Faustinus and Jovita were brothers, nobly born and natives of Brescia. All the incidents in their reputed "Acts" are of doubtful authority, and we can only be sure of their names and martyrdom. According to the tradition of Brescia, they preached Christianity fearlessly while their bishop lay in hiding. Their zeal excited the fury of the heathens against them, then they were arrested by a heathen lord called Julian. They were tortured and dragged to Milan, Rome and Naples, and then brought back to Brescia. As neither threats nor torments could shake their constancy, the Emperor Hadrian, who happened to be passing through Brescia, commended them to be beheaded. The city of Brescia honors them as its chief patrons and claims to possess their relics.  On April 18 the Roman Martyrology names the martyr St. Calocerus, who figures largely in the legendary history of St.
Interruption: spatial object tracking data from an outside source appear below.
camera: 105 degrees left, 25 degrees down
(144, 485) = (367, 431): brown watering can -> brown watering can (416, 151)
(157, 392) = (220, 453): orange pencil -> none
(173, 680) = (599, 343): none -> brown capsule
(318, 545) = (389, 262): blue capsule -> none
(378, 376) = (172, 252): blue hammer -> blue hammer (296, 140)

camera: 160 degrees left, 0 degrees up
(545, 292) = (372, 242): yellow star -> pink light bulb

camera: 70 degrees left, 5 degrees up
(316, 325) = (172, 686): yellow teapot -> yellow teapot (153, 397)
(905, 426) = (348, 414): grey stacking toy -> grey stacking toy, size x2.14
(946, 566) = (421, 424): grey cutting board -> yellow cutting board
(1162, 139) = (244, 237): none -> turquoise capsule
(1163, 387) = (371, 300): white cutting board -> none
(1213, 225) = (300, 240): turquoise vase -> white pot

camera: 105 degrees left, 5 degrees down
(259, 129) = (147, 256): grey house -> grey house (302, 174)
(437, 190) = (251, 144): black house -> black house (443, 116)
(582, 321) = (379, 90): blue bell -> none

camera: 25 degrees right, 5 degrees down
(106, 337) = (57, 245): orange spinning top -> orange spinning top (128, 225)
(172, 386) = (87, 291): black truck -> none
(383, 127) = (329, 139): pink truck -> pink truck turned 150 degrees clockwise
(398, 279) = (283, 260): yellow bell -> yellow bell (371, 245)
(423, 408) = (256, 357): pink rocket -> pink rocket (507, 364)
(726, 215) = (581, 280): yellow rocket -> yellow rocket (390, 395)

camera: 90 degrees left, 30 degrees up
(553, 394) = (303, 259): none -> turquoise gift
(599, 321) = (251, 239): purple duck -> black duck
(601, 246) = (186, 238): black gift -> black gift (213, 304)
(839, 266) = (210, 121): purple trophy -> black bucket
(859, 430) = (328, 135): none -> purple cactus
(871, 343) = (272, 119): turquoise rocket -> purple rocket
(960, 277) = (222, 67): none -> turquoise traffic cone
Faustinus and Jovita, whose heroic confession he is said to have witnessed when, as a court official, he accompanied Hadrian to his native city Brescia and was present in the amphitheatre. The constancy of the two confessors and the refusal of the wild beasts to touch them brought about his conversion, and he was baptized by Bishop Apollonius with twelve thousand other citizens. He was tortured and imprisoned in several Italian towns notably in Asti, where he instructed St. Secundus who visited him in gaol. Eventually, we are told, he was taken to Albanga in Liguria and beheaded on the seashore. Their feast day is February 15.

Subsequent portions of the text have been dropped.